Emily Hunter is a sophomore journalism major and writes “Speak Out” for The Daily News. Her views do not necessarily reflect those of the newspaper.
For the past several months, the 2020 U.S. election has been taking over our lives. Between social media ads, campus campaigns and countless news articles, we can’t escape it. As a first-time voter, it is starting to feel overwhelming.
When I was younger, I was taught that voting is not only a right and privilege, but an expectation — if you don’t vote, you don’t care about your country. This made perfect sense to me when I was young, but as I grew, the wool was lifted from my eyes, and the reality of my “civic duty” became clear.

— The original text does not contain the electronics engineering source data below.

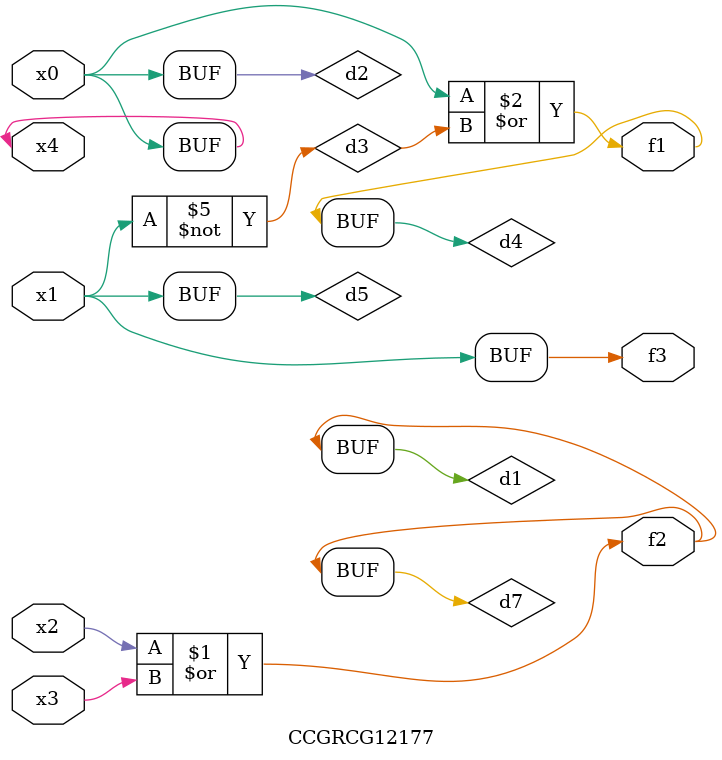
<source format=v>
module CCGRCG12177(
	input x0, x1, x2, x3, x4,
	output f1, f2, f3
);

	wire d1, d2, d3, d4, d5, d6, d7;

	or (d1, x2, x3);
	buf (d2, x0, x4);
	not (d3, x1);
	or (d4, d2, d3);
	not (d5, d3);
	nand (d6, d1, d3);
	or (d7, d1);
	assign f1 = d4;
	assign f2 = d7;
	assign f3 = d5;
endmodule

</source>
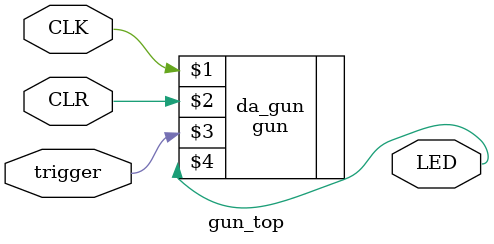
<source format=v>
`timescale 1ns / 1ps
module gun_top(
    input CLK,
    input CLR,
    input trigger,
	 output reg LED
   // output [6:0] seg7,
   // output [3:0] select
    );
	 	reg [26:0] regCLKCount;
	reg regCLK;
	always @ (*) begin
		if (CLR) begin regCLKCount = 27'b0; regCLK = 0; end
		else begin
			if (regCLKCount < 1) begin regCLKCount = regCLKCount + 1'b1; regCLK = 0; end
			else begin regCLKCount = 27'b0; regCLK = 1'b1; end
		end
	end
	 
	gun da_gun(CLK,CLR,trigger,LED);
	//SSD_decoder decoder(CLK, CLR, {15'b0, display}, seg7, select);

endmodule

</source>
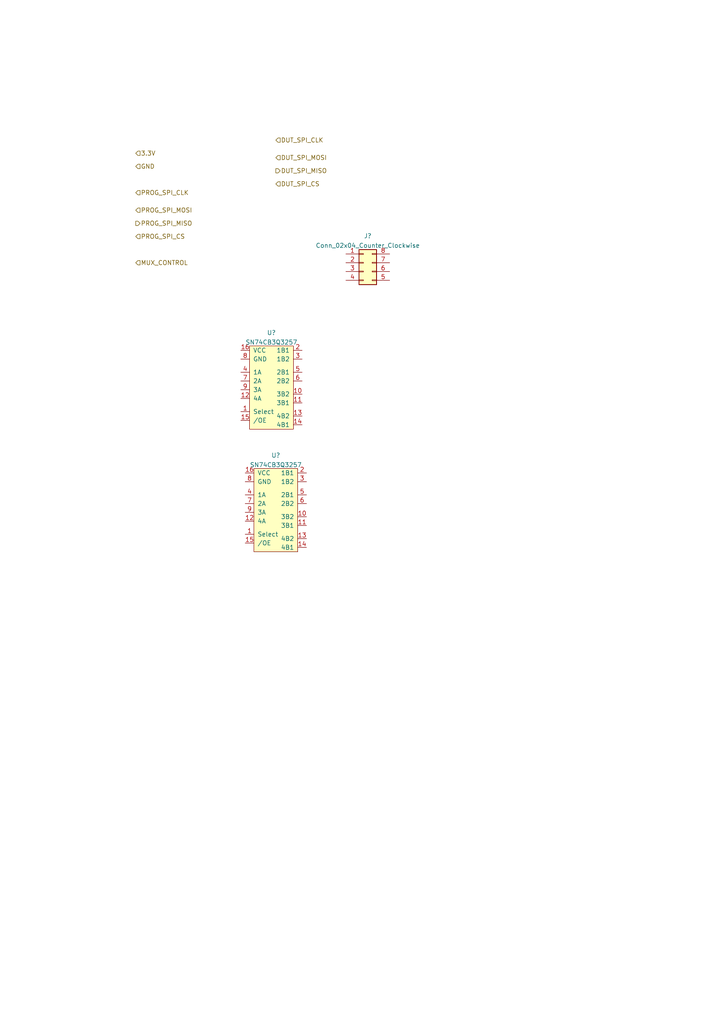
<source format=kicad_sch>
(kicad_sch (version 20210621) (generator eeschema)

  (uuid 299738d9-70c3-44a7-821c-89ffa55a4f94)

  (paper "A4" portrait)

  (title_block
    (title "Camera Debug Facility")
    (date "2021-10-31")
    (rev "2.1.0-pre1")
  )

  


  (hierarchical_label "3.3V" (shape input) (at 39.37 44.45 0)
    (effects (font (size 1.27 1.27)) (justify left))
    (uuid a8d11a7e-5dc4-4a08-a4a5-0bebef0023ad)
  )
  (hierarchical_label "GND" (shape input) (at 39.37 48.26 0)
    (effects (font (size 1.27 1.27)) (justify left))
    (uuid 6c8e9e28-0f73-4463-bbeb-de155c102342)
  )
  (hierarchical_label "PROG_SPI_CLK" (shape input) (at 39.37 55.88 0)
    (effects (font (size 1.27 1.27)) (justify left))
    (uuid c940d9bc-237e-49bc-98de-426afd2afa9a)
  )
  (hierarchical_label "PROG_SPI_MOSI" (shape input) (at 39.37 60.96 0)
    (effects (font (size 1.27 1.27)) (justify left))
    (uuid de2d9cbb-69eb-4a26-95af-8271f4092570)
  )
  (hierarchical_label "PROG_SPI_MISO" (shape output) (at 39.37 64.77 0)
    (effects (font (size 1.27 1.27)) (justify left))
    (uuid 84da5b71-d7ef-45d1-8618-ac23a7a5daef)
  )
  (hierarchical_label "PROG_SPI_CS" (shape input) (at 39.37 68.58 0)
    (effects (font (size 1.27 1.27)) (justify left))
    (uuid 3255a2de-f4b2-46df-bd5e-2aecc405ca21)
  )
  (hierarchical_label "MUX_CONTROL" (shape input) (at 39.37 76.2 0)
    (effects (font (size 1.27 1.27)) (justify left))
    (uuid e8ce8320-e55e-4af4-8480-6a0990959e57)
  )
  (hierarchical_label "DUT_SPI_CLK" (shape input) (at 80.01 40.64 0)
    (effects (font (size 1.27 1.27)) (justify left))
    (uuid b264e876-33ac-492a-9b15-b73f26461365)
  )
  (hierarchical_label "DUT_SPI_MOSI" (shape input) (at 80.01 45.72 0)
    (effects (font (size 1.27 1.27)) (justify left))
    (uuid 3dec47eb-d8f3-49d9-91bd-68e4c79b84c0)
  )
  (hierarchical_label "DUT_SPI_MISO" (shape output) (at 80.01 49.53 0)
    (effects (font (size 1.27 1.27)) (justify left))
    (uuid 24c10d91-1913-4f65-8209-ed8f3ed4d51a)
  )
  (hierarchical_label "DUT_SPI_CS" (shape input) (at 80.01 53.34 0)
    (effects (font (size 1.27 1.27)) (justify left))
    (uuid 5466b46b-2061-4a40-9eb9-a140188b566b)
  )

  (symbol (lib_id "Connector_Generic:Conn_02x04_Counter_Clockwise") (at 105.41 76.2 0) (unit 1)
    (in_bom yes) (on_board yes) (fields_autoplaced)
    (uuid 81defd71-4e11-45c8-bc03-6b133d397f2c)
    (property "Reference" "J?" (id 0) (at 106.68 68.4235 0))
    (property "Value" "Conn_02x04_Counter_Clockwise" (id 1) (at 106.68 71.1986 0))
    (property "Footprint" "Package_DIP:DIP-8_W7.62mm_Socket_LongPads" (id 2) (at 105.41 76.2 0)
      (effects (font (size 1.27 1.27)) hide)
    )
    (property "Datasheet" "~" (id 3) (at 105.41 76.2 0)
      (effects (font (size 1.27 1.27)) hide)
    )
    (pin "1" (uuid 6431ffb1-4219-44c5-ab1e-27889ccbac16))
    (pin "2" (uuid d4a519f7-8f1d-40c3-86e5-6c1f5211655b))
    (pin "3" (uuid efd59d50-d606-4e00-ac01-7c40f16faf0b))
    (pin "4" (uuid 04f19a36-3805-4011-8264-539bec3d7466))
    (pin "5" (uuid 8a513eab-253d-4c15-82d5-17c444e6b30f))
    (pin "6" (uuid 23ba0598-71ae-4f88-b3df-83ffc22c9cb4))
    (pin "7" (uuid 486c8f7c-cec4-4390-9c5c-226d6438dea7))
    (pin "8" (uuid ad56132b-8e18-46e7-8a11-d1963203fe2a))
  )

  (symbol (lib_id "components0:SN74CB3Q3257") (at 78.74 111.76 0) (unit 1)
    (in_bom yes) (on_board yes) (fields_autoplaced)
    (uuid df13e492-4f09-45c0-a085-f21fd2748ad8)
    (property "Reference" "U?" (id 0) (at 78.74 96.4905 0))
    (property "Value" "SN74CB3Q3257" (id 1) (at 78.74 99.2656 0))
    (property "Footprint" "" (id 2) (at 80.01 99.06 0)
      (effects (font (size 1.27 1.27)) hide)
    )
    (property "Datasheet" "" (id 3) (at 80.01 99.06 0)
      (effects (font (size 1.27 1.27)) hide)
    )
    (pin "1" (uuid 789a6f7d-28b7-4cf3-ac39-1fcf275a4d19))
    (pin "10" (uuid b22d7dbb-fc8a-4754-b9b1-c8a7caec790e))
    (pin "11" (uuid ea2ee9c0-49d2-40b6-8dca-38a0a01de464))
    (pin "12" (uuid d238b741-1892-4288-8e29-aedf863d28c7))
    (pin "13" (uuid 33c64958-1d39-4c1d-9cd8-8905a0ad8646))
    (pin "14" (uuid dbfd1417-96c9-48b4-8640-191dde938dc1))
    (pin "15" (uuid 7165c6e9-bb8d-42fa-9cdc-56117ea12b0f))
    (pin "16" (uuid 848e20c7-959f-4a9b-a983-54a0383375a7))
    (pin "2" (uuid 1aa1a576-f7a2-4ca9-931e-05763841a371))
    (pin "3" (uuid 1c499d62-5cb5-4454-ada4-e3cdff54232d))
    (pin "4" (uuid 57cc1dcf-c76d-4911-a119-22ed028e934b))
    (pin "5" (uuid 98bf992c-651c-49ed-8ced-4c1a239d4832))
    (pin "6" (uuid aba53b9f-a5c4-4db5-9891-05d4175dd66d))
    (pin "7" (uuid 42be4a8a-43fc-4a97-aedf-0123b02d3e4e))
    (pin "8" (uuid dd74f19d-cffb-44a7-a3a1-bb9991ef7ad5))
    (pin "9" (uuid 72fc83e1-6ab6-496f-b505-4121534a7eb4))
  )

  (symbol (lib_id "components0:SN74CB3Q3257") (at 80.01 147.32 0) (unit 1)
    (in_bom yes) (on_board yes) (fields_autoplaced)
    (uuid a20d334e-0605-409d-89ae-485681849595)
    (property "Reference" "U?" (id 0) (at 80.01 132.0505 0))
    (property "Value" "SN74CB3Q3257" (id 1) (at 80.01 134.8256 0))
    (property "Footprint" "" (id 2) (at 81.28 134.62 0)
      (effects (font (size 1.27 1.27)) hide)
    )
    (property "Datasheet" "" (id 3) (at 81.28 134.62 0)
      (effects (font (size 1.27 1.27)) hide)
    )
    (pin "1" (uuid bfc0d3aa-f9ae-4585-92a9-646225134cfb))
    (pin "10" (uuid 82ddc829-93d6-492e-81e2-69b35b88c75a))
    (pin "11" (uuid f24ad2bf-c5c2-4fd8-8777-fedb900de4e1))
    (pin "12" (uuid a1e55751-abf6-4d45-8292-924f8b79ab84))
    (pin "13" (uuid 0ec17355-fe1a-4527-92cc-9522cde3c27c))
    (pin "14" (uuid 55b73add-85b1-43a8-a1b2-f89213c05497))
    (pin "15" (uuid 7c8525b7-7be4-4aec-8ddd-807353e00454))
    (pin "16" (uuid 4b50c318-389d-40ae-b548-ed904fdc3f56))
    (pin "2" (uuid 5bb0aba9-35cc-485d-9dc2-f1ddc85c0f13))
    (pin "3" (uuid 0bc6499b-a5b8-4377-b5d0-348b4c196c1e))
    (pin "4" (uuid 994eb0cd-68f4-4bed-bd4f-347c552e524b))
    (pin "5" (uuid c5ec9367-0b7f-49cc-bf14-2b30eb259668))
    (pin "6" (uuid 723a384b-c732-49b7-9501-10435e642b48))
    (pin "7" (uuid f3b24d8c-8579-46c6-8628-e157248cf296))
    (pin "8" (uuid c6ceb2c8-7506-450b-b8b1-f183749960c2))
    (pin "9" (uuid 71c86f70-0eb8-452f-ba68-179c03c8fe93))
  )
)

</source>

I saw the ugly side of politics — the conflicts, the deceit and the parties that were constantly at war. I saw the hatred seeping into the heart of our country. Each side started shoving their own agenda down my throat without remorse. I was being groomed to think the way they wanted so they could force me into a box titled “left” or “right.” People would ask who I was voting for with disinterest and a critical eye, waiting for me to challenge their views so they could strike. Turning 18 felt like stepping into a battlefield.
I almost didn’t register to vote this year. The pressure of the newfound knowledge and responsibility made me want to not participate at all. Why would I willingly jump into this cesspool of toxicity? It may just be the trademark Gen Z nihilism talking, but it all felt so hopeless.
On Oct. 5, the last day to register to vote in Indiana, I came to an important realization. The hand my generation has been dealt is horrible. There’s no doubt about that. The country that is being passed down through generations has cracks as deep as the ocean floor. It’s not fair that we are burdened with cleaning up a mess we didn’t even make.
However, no matter how unfair the entire situation is, sooner or later, this country will be in our hands. Why not start shaping it now, before any more damage is done? A single vote may seem like whispering in a hurricane, but with enough voices, a whisper becomes a roar. Eventually, the storm will pass, and we can begin the repairs. With only a few hours left, I registered to vote for the 2020 election. Nothing is more important than this Indiana girl’s voice.
I believe many college students have come to the same conclusion I have: sitting silently in the shadows does more harm than good. So, if you’re like me and so many other first-time voters and are terrified of what Nov. 3 will bring, have courage. Educate yourself. Seek truth. Step into that booth with the knowledge you are not alone. There are millions of us stepping with you.